Assignment:
Write out again, unchanged, the line that has "Picture 1: Row" and each following line through the end of the entries below; leave pictures out.

(Beginning of Supplied material)

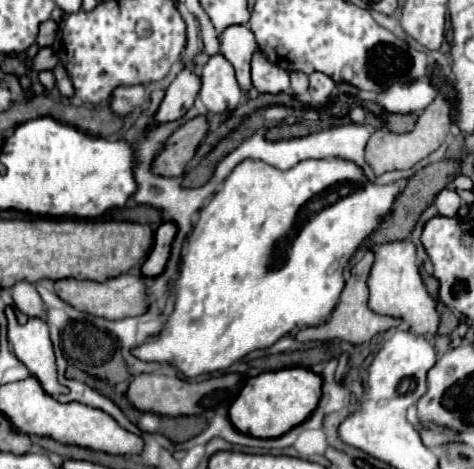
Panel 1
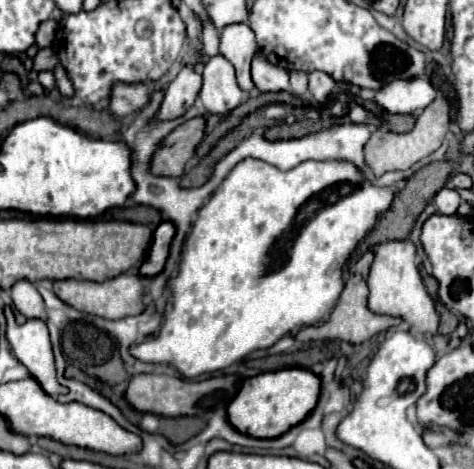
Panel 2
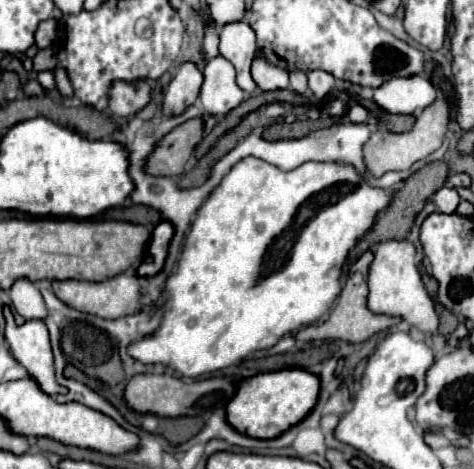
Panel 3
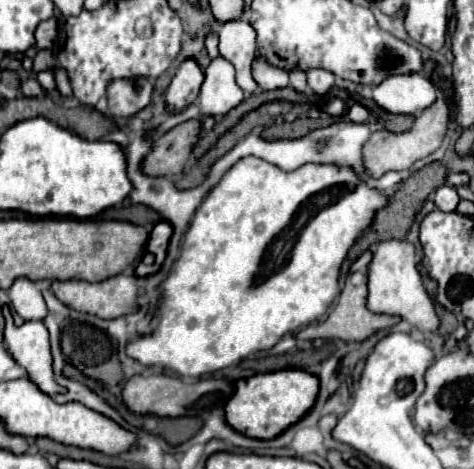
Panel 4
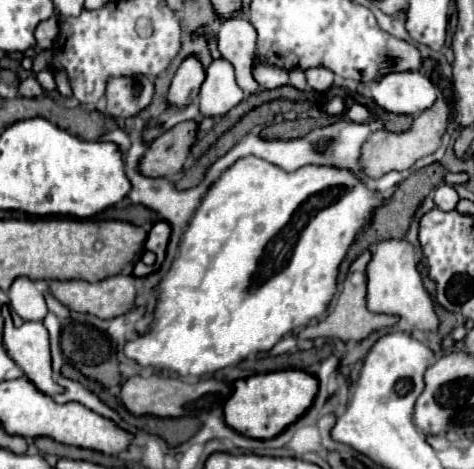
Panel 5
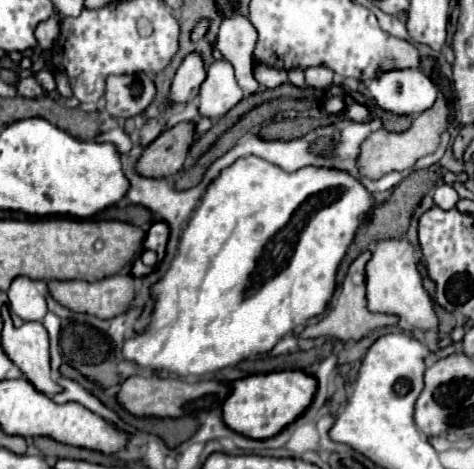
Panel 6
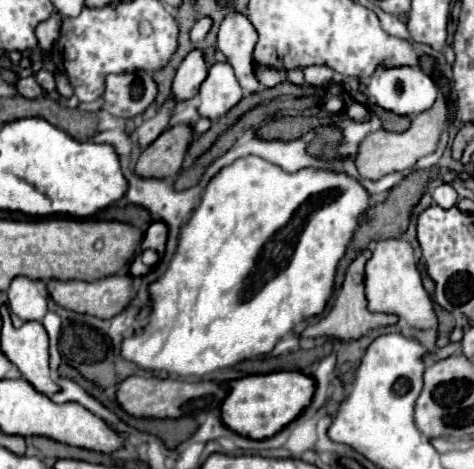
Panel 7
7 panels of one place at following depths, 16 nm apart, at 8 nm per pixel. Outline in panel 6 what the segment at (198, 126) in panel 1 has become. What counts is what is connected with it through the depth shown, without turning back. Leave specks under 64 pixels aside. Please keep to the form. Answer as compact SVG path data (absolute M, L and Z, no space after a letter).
M182 122L170 130L164 130L142 154L138 174L148 178L166 178L168 174L178 174L194 142L194 130L194 122Z

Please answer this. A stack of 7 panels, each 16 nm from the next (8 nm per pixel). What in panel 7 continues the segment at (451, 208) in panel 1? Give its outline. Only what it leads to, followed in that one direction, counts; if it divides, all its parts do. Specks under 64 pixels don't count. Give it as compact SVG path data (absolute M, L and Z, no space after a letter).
M450 184L436 186L434 192L432 192L432 198L434 198L434 204L438 204L444 210L452 208L458 202L458 194L456 194L456 190Z

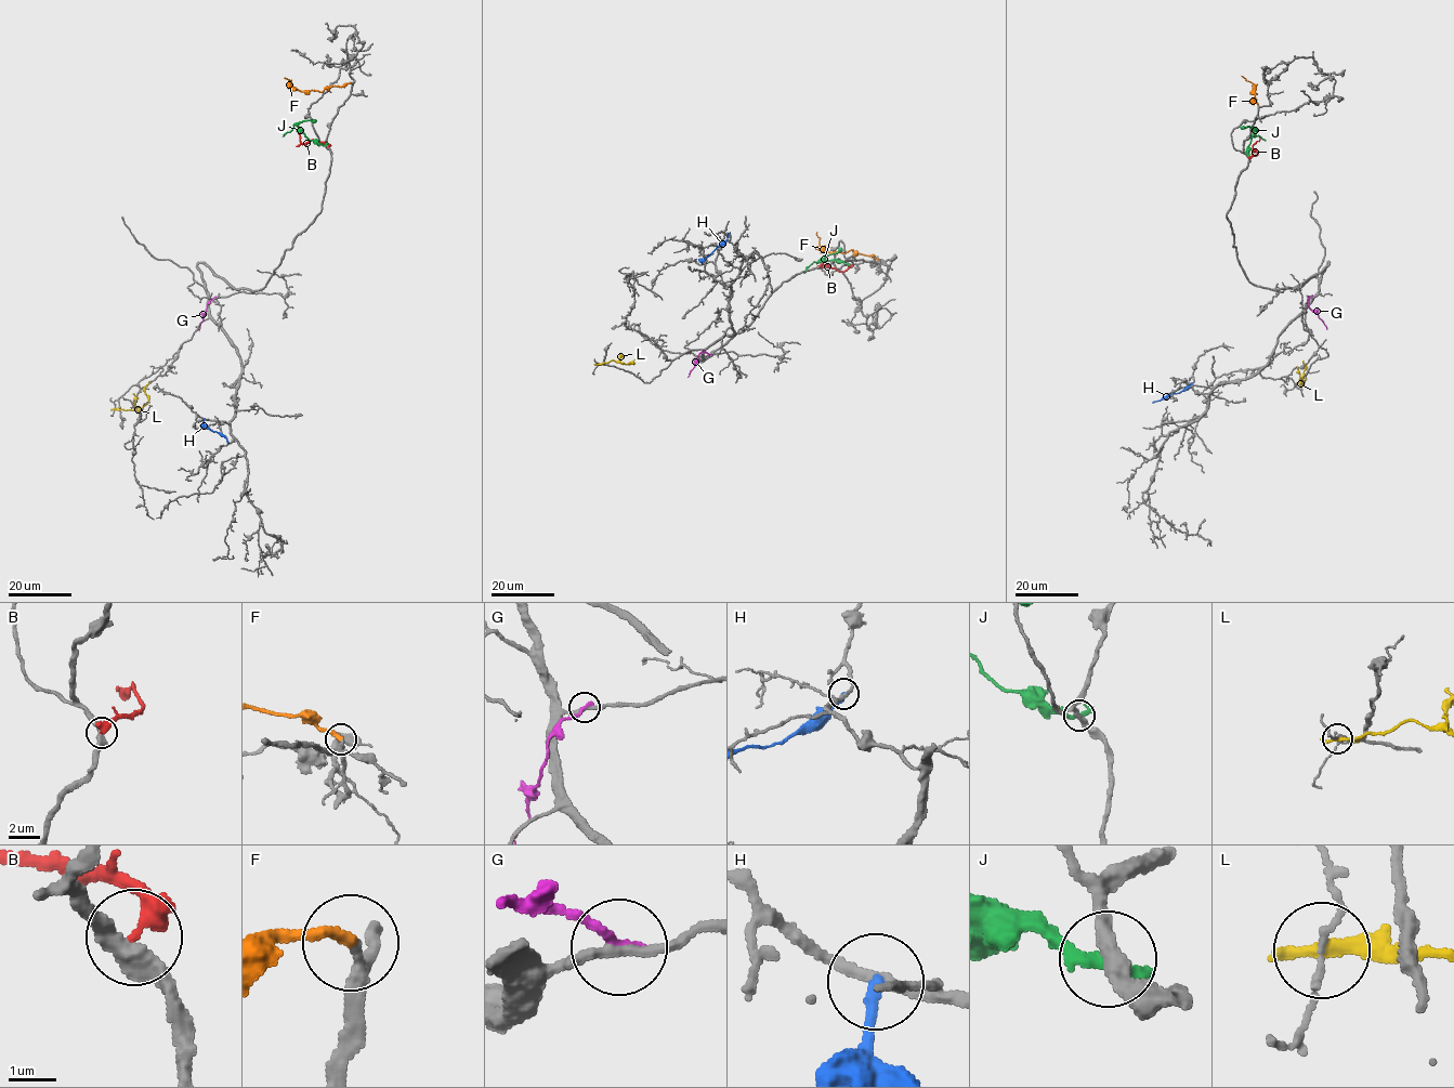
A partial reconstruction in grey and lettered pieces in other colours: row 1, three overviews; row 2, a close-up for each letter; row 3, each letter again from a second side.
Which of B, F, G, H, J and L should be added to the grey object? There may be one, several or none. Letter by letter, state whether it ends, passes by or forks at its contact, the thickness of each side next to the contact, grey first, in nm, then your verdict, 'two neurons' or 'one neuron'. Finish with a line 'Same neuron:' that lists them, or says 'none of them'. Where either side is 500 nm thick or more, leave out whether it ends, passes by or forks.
B: it ends; calibres 420 and 400 nm; two neurons
F: it ends; calibres 200 and 240 nm; one neuron
G: it ends; calibres 200 and 240 nm; two neurons
H: it ends; calibres 240 and 240 nm; two neurons
J: it ends; calibres 320 and 380 nm; two neurons
L: it ends; calibres 120 and 320 nm; two neurons
Same neuron: F

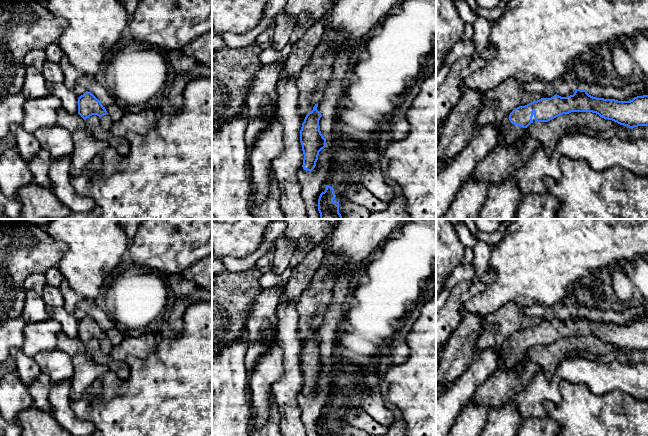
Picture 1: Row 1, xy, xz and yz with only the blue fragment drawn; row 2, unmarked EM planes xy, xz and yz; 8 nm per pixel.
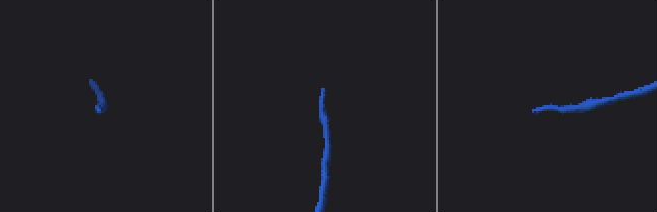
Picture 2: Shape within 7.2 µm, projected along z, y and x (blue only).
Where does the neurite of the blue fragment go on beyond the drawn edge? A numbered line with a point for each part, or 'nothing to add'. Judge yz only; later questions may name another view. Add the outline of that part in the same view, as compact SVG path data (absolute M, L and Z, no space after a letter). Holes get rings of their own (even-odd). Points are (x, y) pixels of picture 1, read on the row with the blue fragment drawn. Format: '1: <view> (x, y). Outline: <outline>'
1: yz (509, 133). Outline: M509 115L501 119L499 145L512 145L524 134L525 128L514 125L509 120Z

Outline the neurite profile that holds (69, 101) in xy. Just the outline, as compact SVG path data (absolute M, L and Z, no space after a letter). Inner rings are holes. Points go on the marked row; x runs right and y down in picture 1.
M47 82L50 94L56 96L61 107L71 114L78 114L78 97L74 91L68 89L64 83Z

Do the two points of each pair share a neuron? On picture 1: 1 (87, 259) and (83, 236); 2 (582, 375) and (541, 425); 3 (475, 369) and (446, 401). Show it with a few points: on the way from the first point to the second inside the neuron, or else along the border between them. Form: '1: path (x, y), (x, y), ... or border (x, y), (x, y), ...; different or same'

(End of Supplied material)

Result of this exercise:
Picture 1: Row 1, xy, xz and yz with only the blue fragment drawn; row 2, unmarked EM planes xy, xz and yz; 8 nm per pixel.
Picture 2: Shape within 7.2 µm, projected along z, y and x (blue only).
Where does the neurite of the blue fragment go on beyond the drawn edge? A numbered line with a point for each part, or 'nothing to add'. Judge yz only; later questions may name another view. Add the outline of that part in the same view, as compact SVG path data (absolute M, L and Z, no space after a letter). Holes get rings of their own (even-odd). Points are (x, y) pixels of picture 1, read on the row with the blue fragment drawn. Format: '1: <view> (x, y). Outline: <outline>'
1: yz (509, 133). Outline: M509 115L501 119L499 145L512 145L524 134L525 128L514 125L509 120Z

Outline the neurite profile that holds (69, 101) in xy. Just the outline, as compact SVG path data (absolute M, L and Z, no space after a letter). Inner rings are holes. Points go on the marked row; x runs right and y down in picture 1.
M47 82L50 94L56 96L61 107L71 114L78 114L78 97L74 91L68 89L64 83Z

Do the two points of each pair share a neuron? On picture 1: 1 (87, 259) and (83, 236); 2 (582, 375) and (541, 425); 3 (475, 369) and (446, 401). Show it with a few points: on the way from the first point to the second inside the neuron, or else along the border between them. Form: '1: path (x, y), (x, y), ... or border (x, y), (x, y), ...; different or same'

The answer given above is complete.